Start of ENTRIES
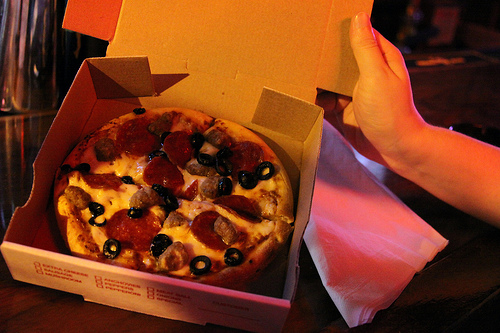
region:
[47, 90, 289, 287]
Personal pan pizza.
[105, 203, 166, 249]
Pepperoni on pizza.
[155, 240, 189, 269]
Sausage on pizza.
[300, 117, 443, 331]
Napkin on table.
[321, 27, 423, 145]
Hand on box.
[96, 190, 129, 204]
Cheese on pizza.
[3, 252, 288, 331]
Box on table.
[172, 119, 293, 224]
Slice of pizza.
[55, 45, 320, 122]
flaps on box.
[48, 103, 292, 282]
Pizza with olives and pepperoni.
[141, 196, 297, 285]
A slice of pizza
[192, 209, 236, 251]
A piece of pepperoni and sausage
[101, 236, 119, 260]
A sliced black olive.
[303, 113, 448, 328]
End of ENTRIES
WHAT THIS TASK INVOLVES
Extract every line of the data above verbatim, omitting the picture.

SOLUTION TO THIS PROBLEM
region:
[47, 90, 289, 287]
Personal pan pizza.
[105, 203, 166, 249]
Pepperoni on pizza.
[155, 240, 189, 269]
Sausage on pizza.
[300, 117, 443, 331]
Napkin on table.
[321, 27, 423, 145]
Hand on box.
[96, 190, 129, 204]
Cheese on pizza.
[3, 252, 288, 331]
Box on table.
[172, 119, 293, 224]
Slice of pizza.
[55, 45, 320, 122]
flaps on box.
[48, 103, 292, 282]
Pizza with olives and pepperoni.
[141, 196, 297, 285]
A slice of pizza
[192, 209, 236, 251]
A piece of pepperoni and sausage
[101, 236, 119, 260]
A sliced black olive.
[303, 113, 448, 328]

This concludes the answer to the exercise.